Un avocat lui a été imposé mais Radovan Karadzic a remporté une petite victoire, estiment les experts: il a gagné quelques mois supplémentaires pour préparer sa défense devant le Tribunal pénal international (TPI) pour l'ex-Yougoslavie.

Le procès pour génocide de l'ex-chef politique des Serbes de Bosnie, qu'il boycotte depuis son ouverture le 26 octobre à La Haye, a été ajourné jeudi au 1er mars 2010, le temps que l'avocat dont le TPI a ordonné la désignation prenne connaissance du dossier de l'accusation. «La désignation d'un avocat est une manière indirecte de donner un peu plus de temps à Radovan Karadzic pour qu'il puisse continuer à préparer sa défense», estime Willem van Genugten, professeur de droit international à l'université de Tilburg, interrogé par l'AFP.

M. Karadzic, 64 ans, a gagné quatre mois supplémentaires pour préparer sa défense qu'il assure seul, assisté en coulisses par une vingtaine de juristes, alors qu'il avait réclamé en vain, en septembre, un délai de dix mois.

L'accusé conserve cependant le droit de se défendre lui-même : l'avocat désigné restera en «stand by» et n'interviendra que s'il persiste dans son refus d'assister au procès à sa reprise le 1er mars.

«C'est une menace. Les juges disent «si vous ne vous présentez pas, quelqu'un d'autre prendra le relais» », explique le professeur van Genugten. «Après plusieurs mises en garde, le tribunal devait donner un signal sérieux s'il ne voulait pas perdre sa crédibilité», assure-t-il.

L'accusation avait affirmé à plusieurs reprises qu'un avocat devait être désigné, soulignant que l'accusé pouvait aussi être conduit de force à son procès.

«Les juges cherchaient un compromis pour sortir de l'impasse», explique à l'AFP Harmen van der Wilt, professeur de droit pénal international à l'université d'Amsterdam.

«Ils doivent montrer qu'ils gardent le contrôle du procès si Karadzic continue à chicaner, qu'ils ne se font pas prendre en otages, tout en essayant de collaborer avec l'accusé», souligne-t-il.

Radovan Karadzic «a gagné une bataille mais pas la guerre», estime de son côté Xavier Tracol, ancien substitut du procureur en appel au TPI. «Son objectif est de prendre le tribunal en otage. Gagner du temps est l'un des moyens d'y parvenir».

L'ancien chef politique des Serbes de Bosnie plaide non coupable et encourt la prison à vie pour avoir orchestré un nettoyage ethnique durant la guerre de Bosnie. Il dispose de sept jours pour demander l'autorisation de faire appel.

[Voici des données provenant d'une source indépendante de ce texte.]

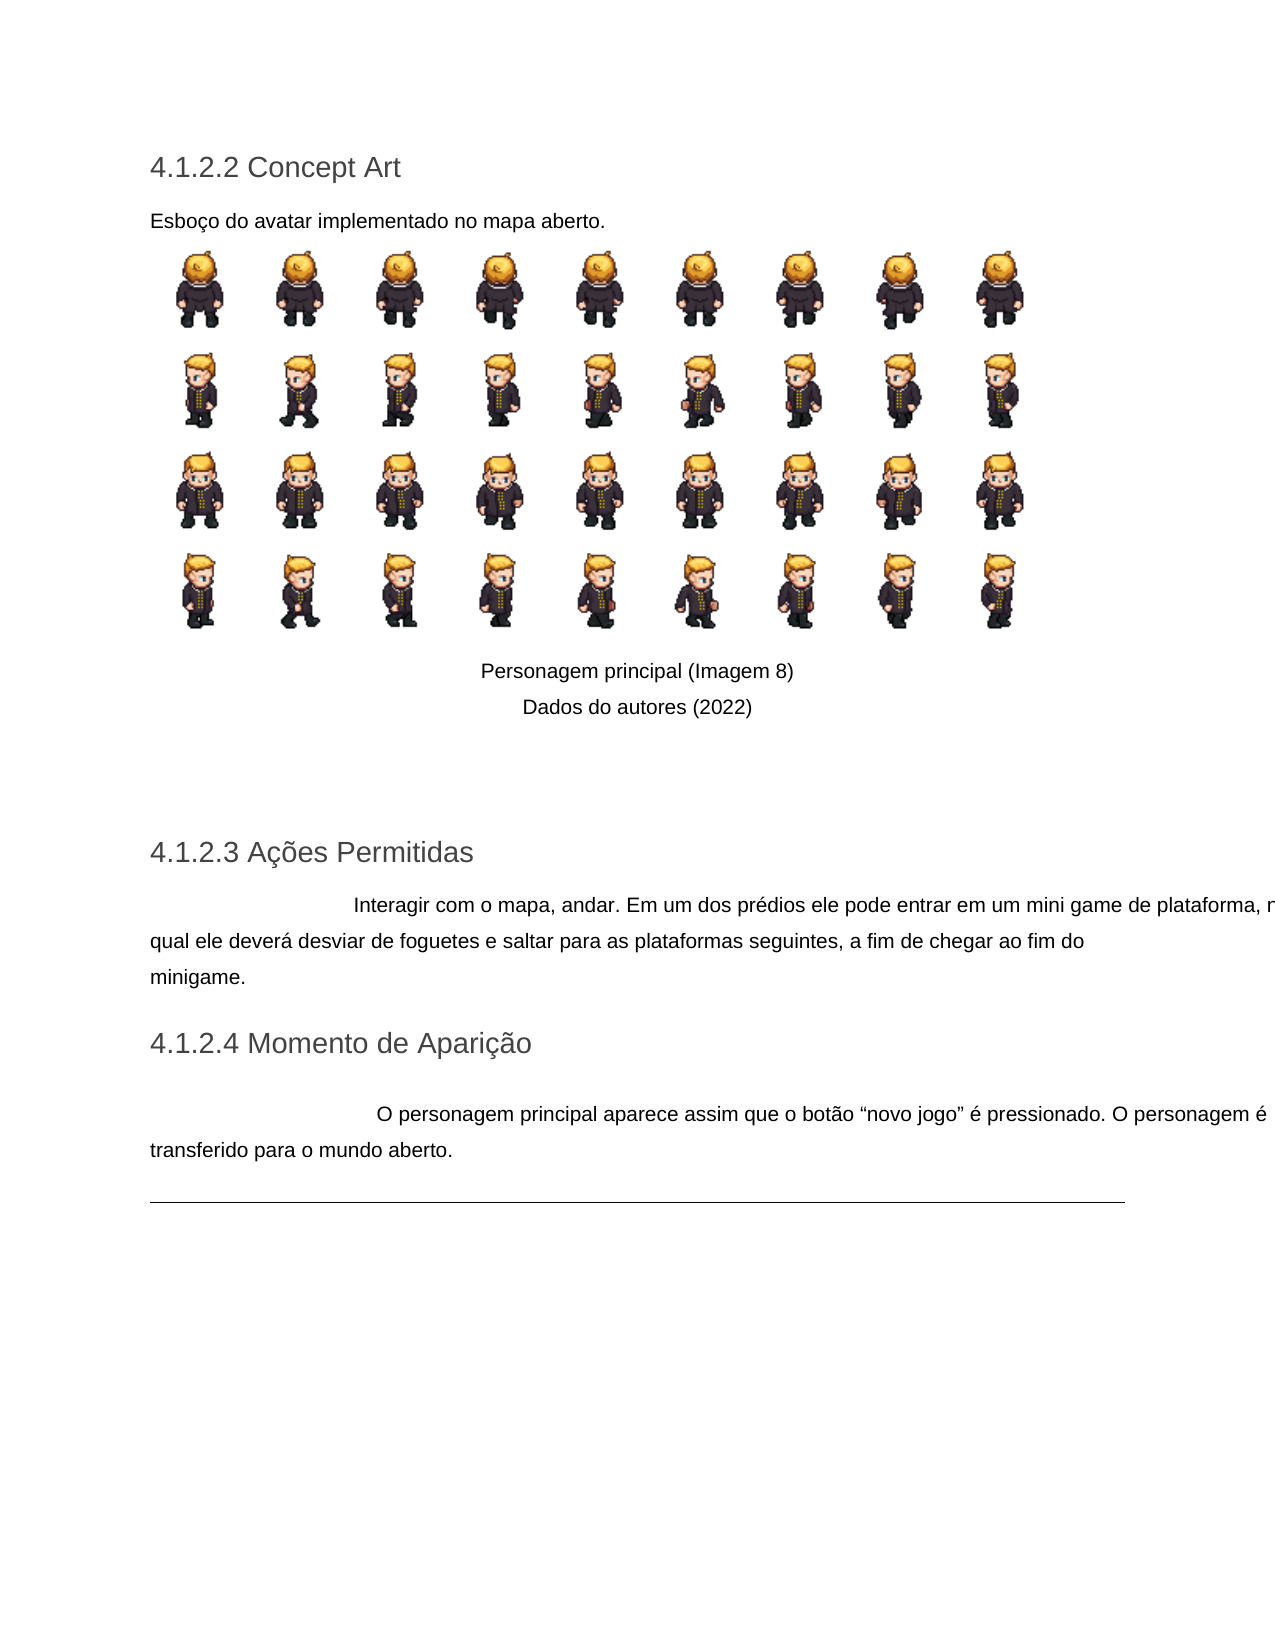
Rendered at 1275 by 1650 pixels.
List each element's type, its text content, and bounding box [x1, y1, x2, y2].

text Esboço do avatar implementado no mapa aberto. [150, 209, 1125, 646]
text Dados do autores (2022) [150, 695, 1125, 719]
text Personagem principal (Imagem 8) [150, 659, 1125, 683]
text Interagir com o mapa, andar. Em um dos prédios ele pode entrar em um mini game de plataforma, no qual ele deverá desviar de foguetes e saltar para as plataformas seguintes, a fim de chegar ao fim do minigame. [150, 893, 1125, 989]
picture [150, 245, 1058, 646]
subtitle 4.1.2.4 Momento de Aparição [150, 1026, 1125, 1060]
subtitle 4.1.2.3 Ações Permitidas [150, 835, 1125, 868]
text O personagem principal aparece assim que o botão “novo jogo” é pressionado. O personagem é transferido para o mundo aberto. [150, 1101, 1125, 1161]
subtitle 4.1.2.2 Concept Art [150, 150, 1125, 183]
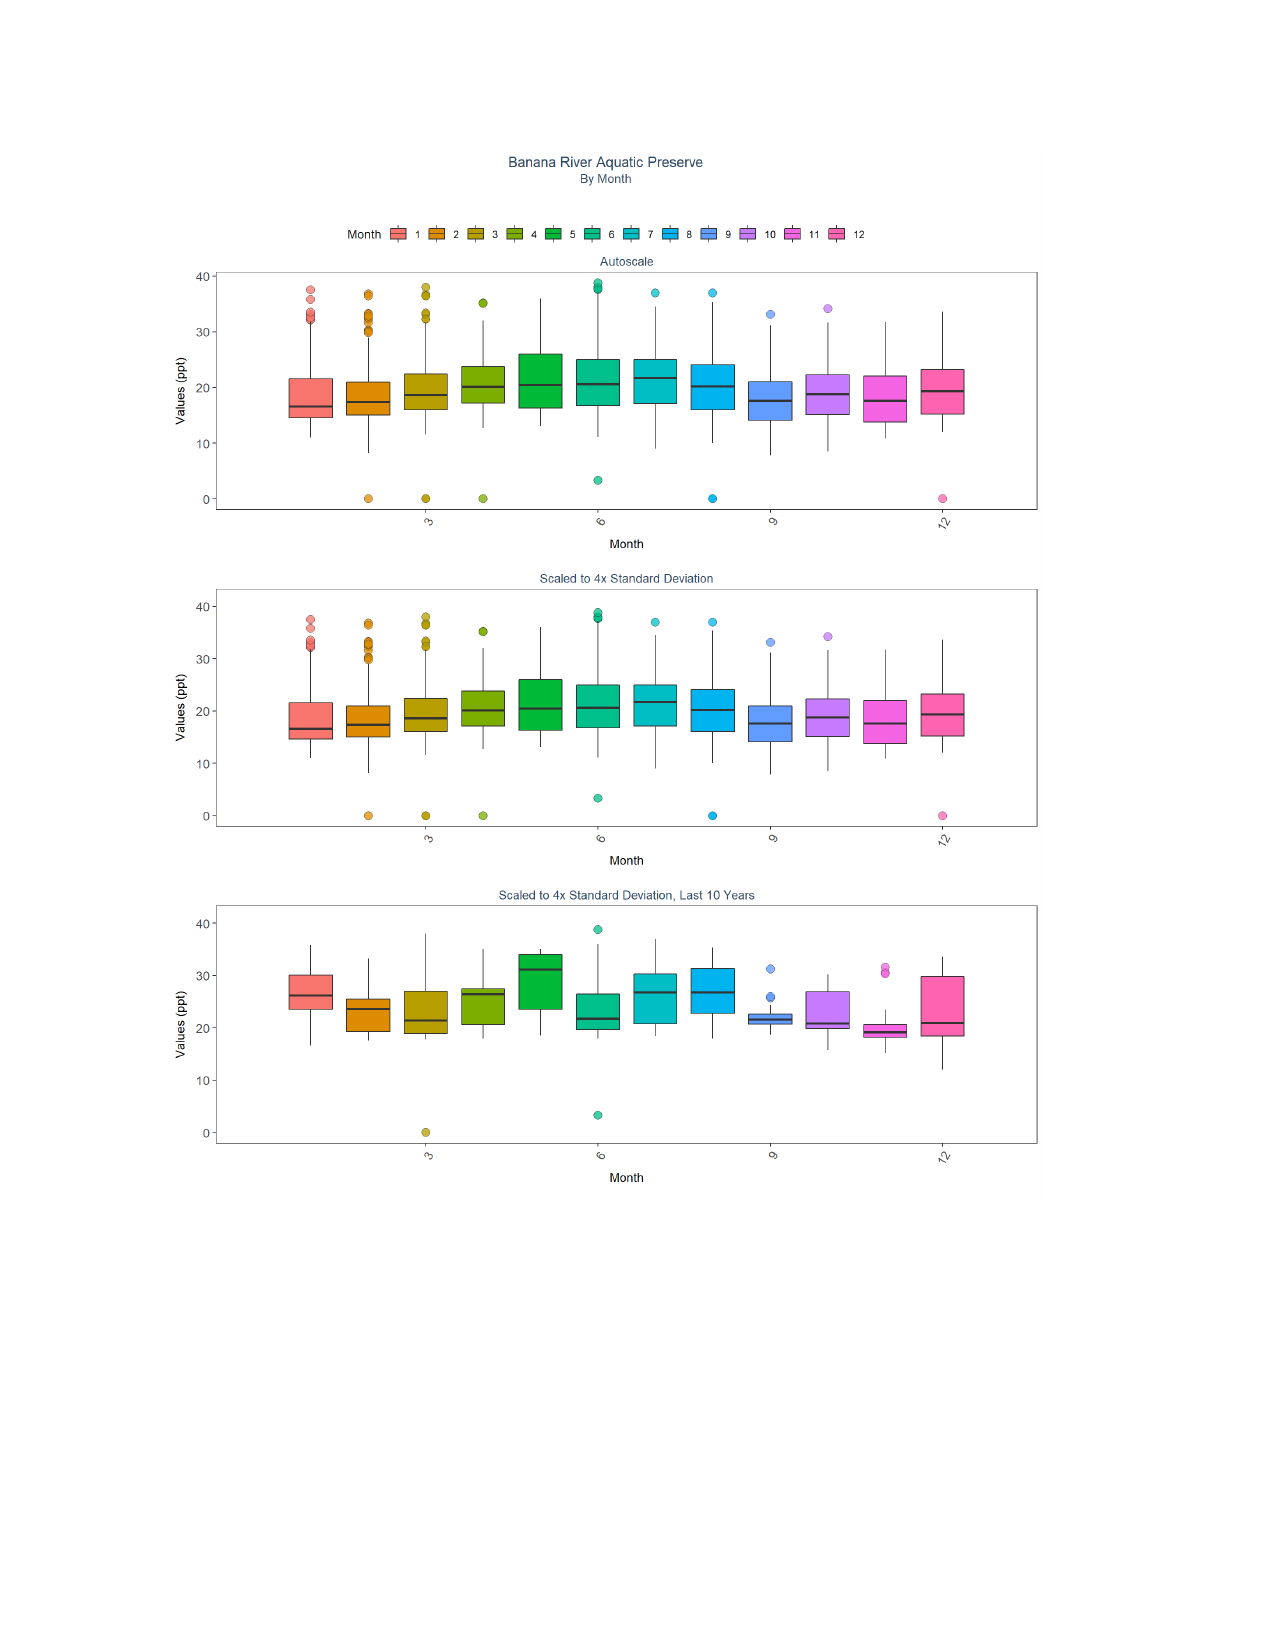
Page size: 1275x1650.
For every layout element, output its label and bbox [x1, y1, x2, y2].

Il adoptera une «approche constructive et tentera de trouver un compromis qui satisfera toutes les parties», a assuré à l'AFP l'un de ses conseillers juridiques, Marko Sladojevic.

Arrêté en juillet 2008 à Belgrade après 13 ans de cavale, l'ex-chef politique des Serbes de Bosnie est accusé notamment d'être responsable du siège de Sarajevo, qui a fait 10.000 morts, et du massacre de Srebrenica (est de la Bosnie) en juillet 1995, au cours duquel plus de 7.000 garçons et hommes musulmans ont été exécutés.

Le TPI prévoit que les procès en première instance se terminent en 2010, à l'exception de trois d'entre eux dont celui de Radovan Karadzic, prévu pour deux ans, qui devrait s'achever début 2012. Les procès en appel devraient être terminés à la mi-2013.